__PASSAGE PROVIDED__.
▼▼▼

Tell Us Something We Don't Know: Employment is Down because Productivity is Up
In his July 4th New York Times OpEd piece, David Brooks wrote an otherwise interesting opinion on the G.O.P. tactics during this latest budget debate. One point he referenced as an economic concern, however, troubled me:
“Manufacturing employment is cratering even as output rises…”
What does that mean? Is it bad? Well, it would only be bad if both employment and productivity went down.
In the June 14 posting of the blog Carpe Diem, Mark Perry provided a great analysis on the reality of domestic production. Mr. Perry wrote:
“We are constantly hammered with bad news about the decline in the number of manufacturing jobs in the U.S., but we never hear the good news about why that is happening: Manufacturing workers in America keep getting more and more productive, which then allows us to produce more and more output over time, with fewer and fewer workers. That’s a great story about an American industry that is healthy, successful and thriving, and not an industry in decline.”
He also provided the graph I have shared below to illustrate the enormous productivity gains the US worker has been part of over the last number of decades.
Though domestic manufacturing is doing quite a bit better than in the past, by no means do I believe it is “thriving” as Mr. Perry asserts. It is just better positioned to meet the opportunities of a vastly different global economic landscape.
Manufacturing more than most industries has changed for the better because it had to. Through a combination of lean manufacturing and the adoption of high tech machinery and software, domestic manufacturing has been able to sustain itself during the dark “outsourcing” movement of the last 20 plus years.

▲▲▲

Carry on the piece about manufacturing jobs and productivity from its last sentence, writing the next few paragraphs in the same voice.

__ENTRIES SUPPLIED__.
▼▼▼

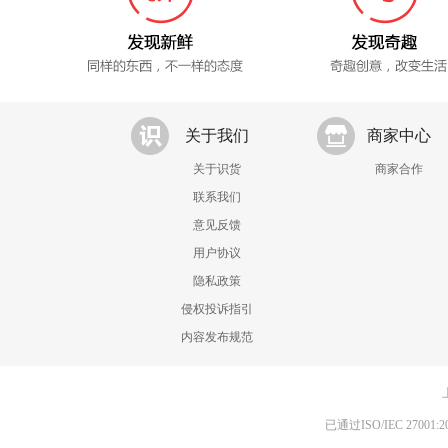
关于我们
商家中心
关于识货
商家合作
联系我们
意见反馈
用户协议
隐私政策
侵权投诉指引
内容发布规范
已通过ISO/IEC 270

▲▲▲

__WRITTEN RESPONSE__.
As production flowed overseas, domestic manufacturers had to face the reality of lowering their operating costs or die. Re-engineering and lean manufacturing became the business process initiatives necessary to drive productivity in otherwise cash starved enterprises. When the change process used to become especially challenging I remember saying to the companies we worked with:
“One day the cost of labor in China will become too costly and work will start flowing back to the US. Those that become lean and survive will be positioned to meet this opportunity head on. Work to be one of those companies.”
This is the power of the free market. Industries left tethered to some counter productive incentive often become bloated because there is no reason to change. Manufacturing on the large part were left un-tethered and had no choice but to change. Those that survived are now in a better place.
So back to Mr. Brooks comment. Manufacturing employment has catered because it had to in order to meet the real competitive pressures of off shoring. In order to survive they had to become more productive and productivity either meant producing more with the same or producing the same with less. This is a good thing!
Unfortunately, from a macro-economic stand point, this does not help the greater than 9% of unemployed workers left hanging. This is the employment challenge in the United States to which I have a few thoughts I would like to share in my next post.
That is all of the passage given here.